In this post, I would like to introduce another product with optimal human factor / ergonomics-knowledge-based design. This is the ergonomic keyboard. Prior to doing related research, I actually never know that this type of weird-looking keyboards existed. I know that there are keyboards designed specifically for gamers and perhaps programmers but at least in my impression, those still have designs of a traditional-formed keyboard, which is a basic rectangle layout. In terms of the keys, except for on a laptop, it will usually be asymmetrical with the alphabetic part of to the left and a numeric keypad to the right. This suggests that if the user aligns the center of the keyboard with the center of their body, they will be typing with the right hand more bent, and therefore constantly in a strange posture, as the alphabetic part of the keyboard will be to the left of their body.
So for the sake of users with the intensive frequency of using the keyboard, they ought to align the alphabetic part of the keyboard with their body. We can discover that according to most keyboard layout, that means aligning the ‘H’ key with the center of the body. Another thing worth noticing is that the angle of the traditional keyboard is not relatively correspondent to the natural angle of the wrist. Most keyboards slope upwards from front to back, (which doesn’t happen for laptops but that fact that the keyboard is still on a machine with thickness above the table and this height differences also required the hand to bent), and this means that users bend their hands upwards when they are typing on the keyboard:usually people place their wrists on the table and lift their hands to type, which induce quite severe fatigue and muscle stress if typing for a long time. This posture is called wrist extension, and it is a source of injury risk for the wrist. Once the hand is extended beyond about a minor (15°) upward angle, there will be a very significant increase in the compression of the median nerve and other structures inside the wrist. So it is better to type with the hands as flat as possible. The best way of achieving this with a standard keyboard is to place the keyboard on a height adjustable, downward tilting keyboard tray, which I believe I have seen in many offices where I had a chance to visit. The alternatives are also keyboards with a wrist supporter, which is incorporated in many designs of ergonomic keyboards.

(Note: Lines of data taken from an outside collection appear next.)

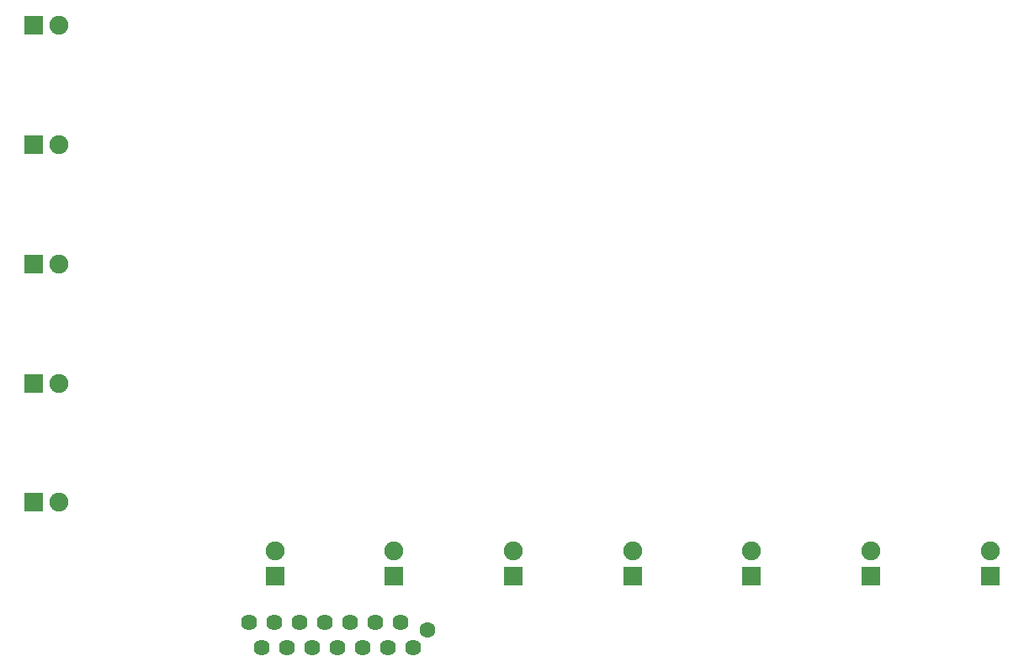
<source format=gbr>
%TF.GenerationSoftware,KiCad,Pcbnew,(5.1.4-0)*%
%TF.CreationDate,2021-02-17T16:05:53+01:00*%
%TF.ProjectId,Indicators,496e6469-6361-4746-9f72-732e6b696361,rev?*%
%TF.SameCoordinates,Original*%
%TF.FileFunction,Soldermask,Bot*%
%TF.FilePolarity,Negative*%
%FSLAX46Y46*%
G04 Gerber Fmt 4.6, Leading zero omitted, Abs format (unit mm)*
G04 Created by KiCad (PCBNEW (5.1.4-0)) date 2021-02-17 16:05:53*
%MOMM*%
%LPD*%
G04 APERTURE LIST*
%ADD10C,1.900000*%
%ADD11R,1.900000X1.900000*%
%ADD12C,1.624000*%
%ADD13C,1.600000*%
G04 APERTURE END LIST*
D10*
%TO.C,D11*%
X95111571Y-115849403D03*
D11*
X92571571Y-115849403D03*
%TD*%
D12*
%TO.C,J1*%
X114240000Y-139960000D03*
X115510000Y-142500000D03*
X116780000Y-139960000D03*
X118050000Y-142500000D03*
X119320000Y-139960000D03*
X120590000Y-142500000D03*
X121860000Y-139960000D03*
X123130000Y-142500000D03*
D13*
X132150000Y-140700000D03*
D12*
X124400000Y-139960000D03*
X125670000Y-142500000D03*
X126940000Y-139960000D03*
X128210000Y-142500000D03*
X129480000Y-139960000D03*
X130750000Y-142500000D03*
%TD*%
D10*
%TO.C,D12*%
X95111571Y-127849403D03*
D11*
X92571571Y-127849403D03*
%TD*%
D10*
%TO.C,D10*%
X95111571Y-103849403D03*
D11*
X92571571Y-103849403D03*
%TD*%
D10*
%TO.C,D9*%
X95111571Y-91849403D03*
D11*
X92571571Y-91849403D03*
%TD*%
D10*
%TO.C,D8*%
X95111571Y-79849403D03*
D11*
X92571571Y-79849403D03*
%TD*%
D10*
%TO.C,D7*%
X188846570Y-132720841D03*
D11*
X188846570Y-135260841D03*
%TD*%
D10*
%TO.C,D6*%
X176816092Y-132720841D03*
D11*
X176816092Y-135260841D03*
%TD*%
D10*
%TO.C,D5*%
X164816093Y-132720841D03*
D11*
X164816093Y-135260841D03*
%TD*%
D10*
%TO.C,D4*%
X152816094Y-132720841D03*
D11*
X152816094Y-135260841D03*
%TD*%
D10*
%TO.C,D3*%
X140816095Y-132720841D03*
D11*
X140816095Y-135260841D03*
%TD*%
D10*
%TO.C,D2*%
X128816096Y-132720841D03*
D11*
X128816096Y-135260841D03*
%TD*%
D10*
%TO.C,D1*%
X116846571Y-132720841D03*
D11*
X116846571Y-135260841D03*
%TD*%
M02*

</source>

Interestingly, is keeping the hand flat when typing the only available improvement an ergonomics keyboard had inputted? Obviously no! Judging only from the visual presentation of the designs, many keyboards have a rather divided layout comparing to a traditional keyboard, meaning that there will be a clear gap in the design as if it is designating the areas the left hand and the right hand to enter. The curves on the wrist supporter seem to further determine the optimal angle where the hand should be placed when typing. One Microsoft-produced ergonomic keyboard (see picture above) also smartly implemented the scroll wheel and the buttons of a mice on a keyboard, considering that people will experience trouble when they intend to extend their hand to reach for the mouse in the middle of operation and technically such an action will reduce efficiency but cause unnecessary stress to the shoulder.
In fact, many ergonomic keyboards are actually designed as two physically-split modules, basically, two pieces serving the purpose of one traditional keyboard with half of the keys on each piece. Why would such design be a potentially better approach compared to having an intact one? It can certainly reduce discomfort and risks for wrist injuries, but there is more. According to Dr. Hargreaves, people can do a little experience to see if they can get used to the separated keyboard: try “play typing” with your forearms extended straight in front of your shoulders, then compare that to making a “V” with your hands together while your wrists are straight. If you opt for total separation, determine how far apart your fingers are when positioned for typing. The particular design can lift stress for the wrist, neck and should not need too much adaption since users can choose any distance as the gap that gives them the most comfort. Isn’t this very interesting? I, as a college student who types every single day, would love to give them a try!